Iraxar orders his clerics and followers to achieve positions of power within their society, either through force or trickery, and to use that power to further the cause of hate, fear, destruction, and strife. The Red Hand much prefers that his clerics subvert governments and carry out their agendas under the cover of the rule of law, but he tolerates a limited amount of discord and debauchery. Torture, beatings, and calculated assassinations frequently come into play in such operations, and rare indeed is the initiate of the Lord of Darkness who does not possess at least rudimentary skill in such enterprises. The church operates under a strict hierarchy—questioning or disobeying the orders of a superior is an insult to Iraxar’s supremacy, and is punishable by torture, disfigurement, or death.

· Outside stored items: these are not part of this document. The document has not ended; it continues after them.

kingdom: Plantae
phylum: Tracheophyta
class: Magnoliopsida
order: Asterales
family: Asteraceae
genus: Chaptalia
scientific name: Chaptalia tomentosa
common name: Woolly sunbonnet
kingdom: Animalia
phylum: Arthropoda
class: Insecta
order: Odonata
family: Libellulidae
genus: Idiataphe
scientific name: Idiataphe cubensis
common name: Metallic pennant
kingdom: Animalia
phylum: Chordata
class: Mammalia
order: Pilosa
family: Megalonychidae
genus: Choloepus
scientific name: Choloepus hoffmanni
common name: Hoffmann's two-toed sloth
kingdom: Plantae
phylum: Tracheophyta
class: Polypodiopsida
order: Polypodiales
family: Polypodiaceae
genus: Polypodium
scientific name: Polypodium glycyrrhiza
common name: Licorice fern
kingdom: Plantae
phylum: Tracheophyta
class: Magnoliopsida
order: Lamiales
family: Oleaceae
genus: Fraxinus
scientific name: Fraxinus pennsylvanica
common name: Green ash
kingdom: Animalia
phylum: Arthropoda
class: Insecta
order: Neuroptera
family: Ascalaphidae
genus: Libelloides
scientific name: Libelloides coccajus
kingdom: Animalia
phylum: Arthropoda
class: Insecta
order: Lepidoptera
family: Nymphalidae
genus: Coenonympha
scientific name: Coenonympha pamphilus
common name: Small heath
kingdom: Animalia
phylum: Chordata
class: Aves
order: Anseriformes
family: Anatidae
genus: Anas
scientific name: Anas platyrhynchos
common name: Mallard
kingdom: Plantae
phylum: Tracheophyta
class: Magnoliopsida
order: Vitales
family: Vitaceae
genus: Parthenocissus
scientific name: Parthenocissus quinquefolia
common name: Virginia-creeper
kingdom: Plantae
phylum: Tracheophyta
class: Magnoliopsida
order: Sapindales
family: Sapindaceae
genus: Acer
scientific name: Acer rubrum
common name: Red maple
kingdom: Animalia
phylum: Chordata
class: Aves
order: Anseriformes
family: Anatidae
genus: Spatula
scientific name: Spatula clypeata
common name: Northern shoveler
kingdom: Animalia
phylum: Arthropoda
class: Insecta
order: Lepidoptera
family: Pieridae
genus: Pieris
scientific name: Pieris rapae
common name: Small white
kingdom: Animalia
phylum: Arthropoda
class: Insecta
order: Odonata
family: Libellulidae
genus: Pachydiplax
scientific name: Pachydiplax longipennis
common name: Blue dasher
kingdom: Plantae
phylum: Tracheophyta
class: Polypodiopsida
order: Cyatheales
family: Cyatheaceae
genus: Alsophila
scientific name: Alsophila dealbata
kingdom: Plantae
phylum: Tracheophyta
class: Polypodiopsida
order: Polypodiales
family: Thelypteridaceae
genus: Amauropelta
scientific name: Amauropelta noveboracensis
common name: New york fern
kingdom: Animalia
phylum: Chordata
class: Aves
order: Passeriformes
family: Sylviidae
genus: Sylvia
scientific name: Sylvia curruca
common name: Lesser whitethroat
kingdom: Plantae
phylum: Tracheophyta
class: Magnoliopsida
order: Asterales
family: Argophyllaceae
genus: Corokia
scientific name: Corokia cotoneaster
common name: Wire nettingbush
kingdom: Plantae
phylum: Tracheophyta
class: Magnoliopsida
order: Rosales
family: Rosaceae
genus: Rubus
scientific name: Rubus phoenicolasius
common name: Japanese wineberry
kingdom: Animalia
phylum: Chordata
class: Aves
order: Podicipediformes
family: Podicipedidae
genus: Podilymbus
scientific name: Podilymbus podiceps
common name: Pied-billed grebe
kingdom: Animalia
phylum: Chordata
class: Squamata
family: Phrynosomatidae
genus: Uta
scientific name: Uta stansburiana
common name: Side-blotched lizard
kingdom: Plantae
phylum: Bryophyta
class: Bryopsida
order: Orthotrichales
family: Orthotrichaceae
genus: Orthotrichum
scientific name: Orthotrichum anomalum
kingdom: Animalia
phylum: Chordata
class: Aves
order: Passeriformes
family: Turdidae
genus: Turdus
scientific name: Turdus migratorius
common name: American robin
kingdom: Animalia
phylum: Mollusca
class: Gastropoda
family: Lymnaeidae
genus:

Iraxar’s temples tend to reflect the clergy’s regimented doctrines. Tall, sharpened cornered stone structures featuring towers adorned with large spikes and thin windows, most Iraxar churches suggest the architecture of fortified keeps or small castles. Thin interior passageways lead from an austere foyer to barracks like common chambers for the lay clergy, each sparsely decorated with tapestries depicting the symbol of Iraxar or inscribed with embroidered passages from important religious texts. Temples frequently include an exposed central courtyard used for military drills and open air ceremonies, as well as a more traditional mass hall for the congregation at large. Most churches feature extensive subterranean dungeons replete with torture chambers, starvation wells, and monster pens.